I’ve been reading “Adam’s Curse: A Future Without Men” by Bryan Sykes, right?
In it, Sykes says that gender is determined not by the number of X chromosomes but whether or not we have a Y chromosome. So far, so good. People who have Klinefelter’s syndrome (XXY) are boys, then, and women with Turner syndrome, who have only one X chromosome, are still girls. It’s all about the Y.
So when a boy is conceived, he gets an X from Mom and a Y from Dad.
When a girl is conceived, she get an X from both parents.
And then one of the X’s in the girl shuts down forever. The book says it’s random which one it is, and once the decision has been made it’s permanent. Every woman has just one functioning X chromosome.
I can deal with the “whys” of this. Boys get along just fine with just one functioning X, and if both X’s in a girl worked we’d have a train wreck on our hands, with genes being duplicated and all.
A badly written sentence in the book is tripping me up, though:
“If you are a woman you are literally a mosaic made up of patches of cells in which one of your X chromosomes is working while the other one is doing nothing, condensed down as a Barr body, and patches in which the other one remains active while the first one is closed down.”
What I’m getting out of this sentence is that some of my cells have my mother’s X chromosome active, and some of my cells have my father’s X as the active one.
I don’t get it.
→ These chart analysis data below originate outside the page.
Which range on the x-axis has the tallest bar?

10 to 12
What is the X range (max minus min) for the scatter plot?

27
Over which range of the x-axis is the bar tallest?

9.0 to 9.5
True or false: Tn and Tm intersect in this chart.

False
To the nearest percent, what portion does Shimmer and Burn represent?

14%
He just said a couple of sentences before that that the cells pick an X and shut down the other one, and in every cell that comes after it the SAME X chromosome is shut down!
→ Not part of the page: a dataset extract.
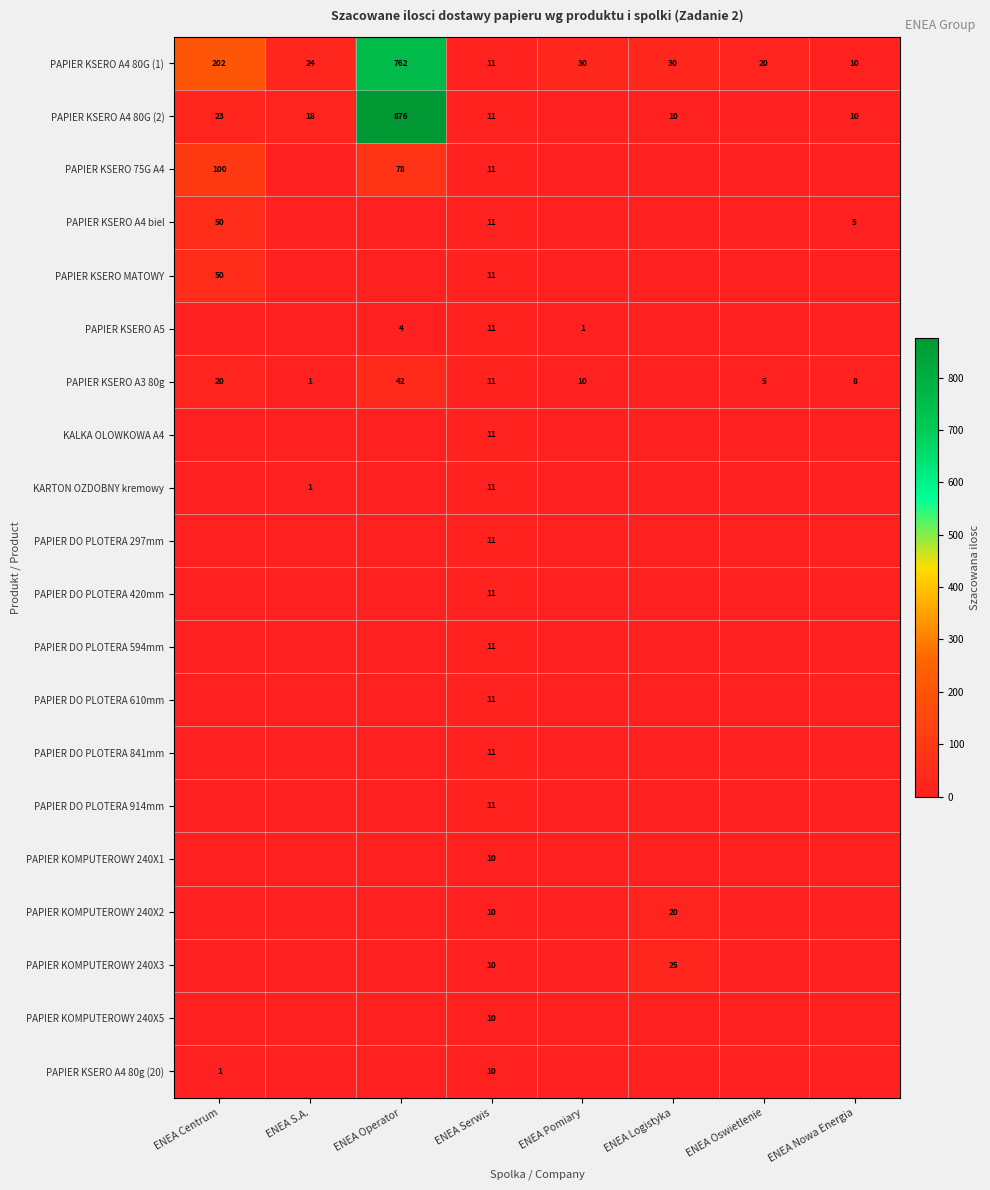

True or false: PAPIER KSERO A4 biel has a value of 14 at ENEA Centrum.

False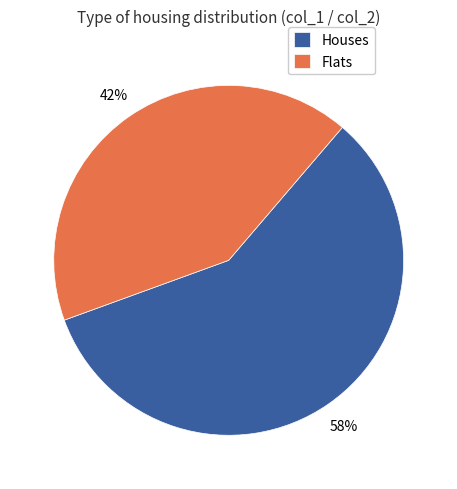

Which has a higher value, Houses or Flats?

Houses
So I’m seeing two scenarios:
- At conception, my cells decided to, oh, keep my mom’s X functioning and shut down my dad’s. From that point on, in every one of my cells only my mother’s X is working.
OR
- At conception, my cells picked a parent and decided that for that cell only, mom’s X would be functioning. Every other cell that came after that made the same decision on its own.
#1 makes more sense, in which case the sentence I quoted is really badly worded and the editors didn’t catch it. But #2 also makes sense to me, because you’d think that my cells would want a 50/50 split overall between Mom and Dad’s X chromosome, leading to more variety in my genes.
So which is it?
If the answer is #1, here’s what I also want to know: how does the body decide which parent’s X to use? Does it pick the “best” one? Or is it just totally random, a snap decision?
Also, again provided that #1 is the case, is there any way to tell which parent’s X is doing all the work? Like, if you see someone who looks just like their father, could you assume that their father’s X chromosome must be the active one in their cells?